Hi stranger,
i have a data set that is consisting of sequenced results from a phage display. I have done a few things with it, I think the most important points for the problem I am facing are: translating the sequences with NNK codon usage, creating a list from those sequences and convert this list into a list of ProteinSequences from biotite.sequences. With this list i tried to do a multiple sequence alignment with Mafft. I used biotites biotite.application.mafft.MafftApp for that. I wanted to use Mafft because the data set that i am working with consist of many identical sequences and I read here that Mafft would be suitable for such a task. The sequences are short (7 amino acids long) and in the data set are about 1.1 million sequences in total. The untranslated data set you can find here. For the translated sequences i can only give you a .xlsx file. Using biotite and Mafft i get this Error: TreeError: The tree's indices are out of range. I am kind of clueless on what to do with this information. With the msa i want to create sequence logos and do a bit of clustering. Seeing which sequences might be related and that good stuff. Also i am kind of beginner with coding and bioinformatics in general, so please don't be mad if a made obvious mistakes, but it would be cool if you could point out what I can do better :)
Here is the relevant python code:
This adds the needed biotite sequence type to every sequence in sequence list.
import matplotlib.pyplot as plt
import biotite.sequence as seq
import biotite.sequence.graphics as graphics
from biotite.application.mafft import MafftApp
def list_to_biotite_seq(translated_list):
"""change list of translated sequences into a list of seq.ProteinSequences from biotite"""
aa_seqs = []
for aa_seq in translated_list:
biotite_seq = seq.ProteinSequence(aa_seq)
aa_seqs.append(biotite_seq)
return aa_seqs
And this is the part which throws me an error. To be more precise the app.join() fails.
try:
from isolate_translate import translate_nnk_lib
except ImportError as i_error:
print("\n", i_error)
else:
save_path = result_directory
save_file_logo1 = input("\nGive sequence logo a name and safe as .png, .jpg or .pdf, "

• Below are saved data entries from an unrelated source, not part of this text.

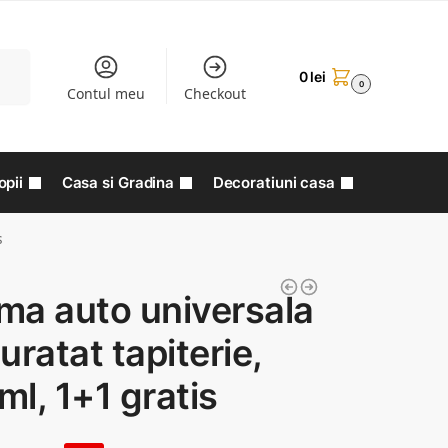
aută
0
lei
0
Contul meu
Checkout
opii
Casa si Gradina
Decoratiuni casa
s
ma auto universala
uratat tapiterie,
l, 1+1 gratis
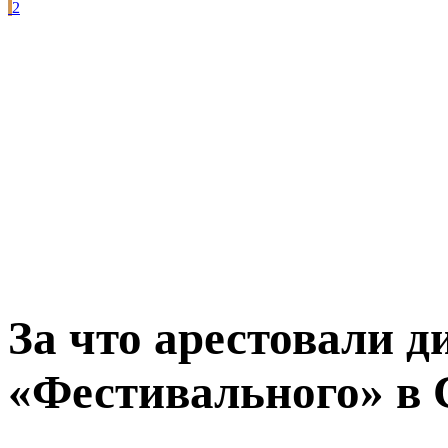
2
За что арестовали д
«Фестивального» в 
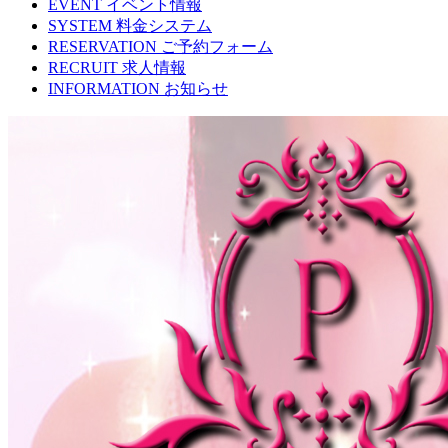
EVENT
イベント情報
SYSTEM
料金システム
RESERVATION
ご予約フォーム
RECRUIT
求人情報
INFORMATION
お知らせ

"for example: 'example_logo.pdf'.")
complete_path_logo = os.path.join(save_path, save_file_logo1)
# create a list of biotite.ProteinSequences from list of translated inserts
# this works
nnk_seq = list_to_biotite_seq(translate_nnk_lib)
# invoke MSA algorithm
app = MafftApp(nnk_seq, bin_path="/usr/bin/mafft")
app.start()
app.join()
alignment = app.get_alignment()
# create sequence logo from alignment
fig_logo = plt.figure(figsize=(8.0, 1.5))
ax = fig_logo.add_subplot(111)
profile = seq.SequenceProfile.from_alignment(alignment)

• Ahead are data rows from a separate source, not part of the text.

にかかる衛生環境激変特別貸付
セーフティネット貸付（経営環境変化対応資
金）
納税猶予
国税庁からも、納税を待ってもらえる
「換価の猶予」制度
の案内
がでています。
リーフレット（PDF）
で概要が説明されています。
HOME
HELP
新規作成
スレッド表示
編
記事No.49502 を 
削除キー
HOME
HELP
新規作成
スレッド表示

graphics.plot_sequence_logo(ax, profile)
fig_logo.set_title("Sequence logo for library with NNK usage", fontsize=18)
plt.xlabel("Amino acid position in library", fontsize=18)
plt.ylabel("Bits", fontsize=18)
fig_logo.tight_layout()
plt.savefig(complete_path_logo, transparent=True)

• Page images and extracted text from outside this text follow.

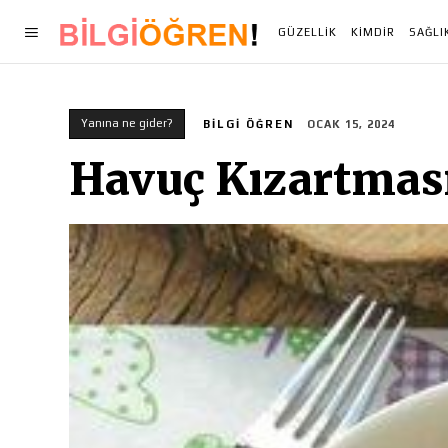
GÜZELLIK
KIMDIR
SAĞLI
Yanına ne gider?
BILGI ÖĞREN
OCAK 15, 2024
Havuç Kızartması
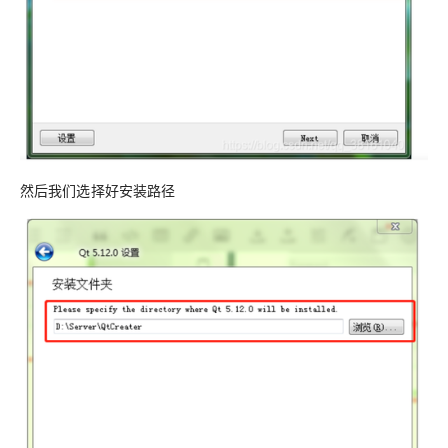
然后我们选择好安装路径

This is the traceback i get.
Traceback (most recent call last):
File "/home/user/anaconda3/envs/statistical_analysis_test/lib/python3.9/site-packages/biotite/application/localapp.py", line 239, in join
self.evaluate()
File "/home/user/anaconda3/envs/statistical_analysis_test/lib/python3.9/site-packages/biotite/application/mafft/app.py", line 91, in evaluate
self._tree = Tree.from_newick(newick)
File "src/biotite/sequence/phylo/tree.pyx", line 324, in biotite.sequence.phylo.tree.Tree.from_newick
File "src/biotite/sequence/phylo/tree.pyx", line 94, in biotite.sequence.phylo.tree.Tree.__init__
biotite.sequence.phylo.tree.TreeError: The tree's indices are out of range
I did a bit of digging and found that in the biotite.sequence.phylo.tree the Class Tree raises that error. But I still don't understand what that exactly means. I already tested Clustal-Omega, which failed. Am I doing the right thing or should i take a different approach?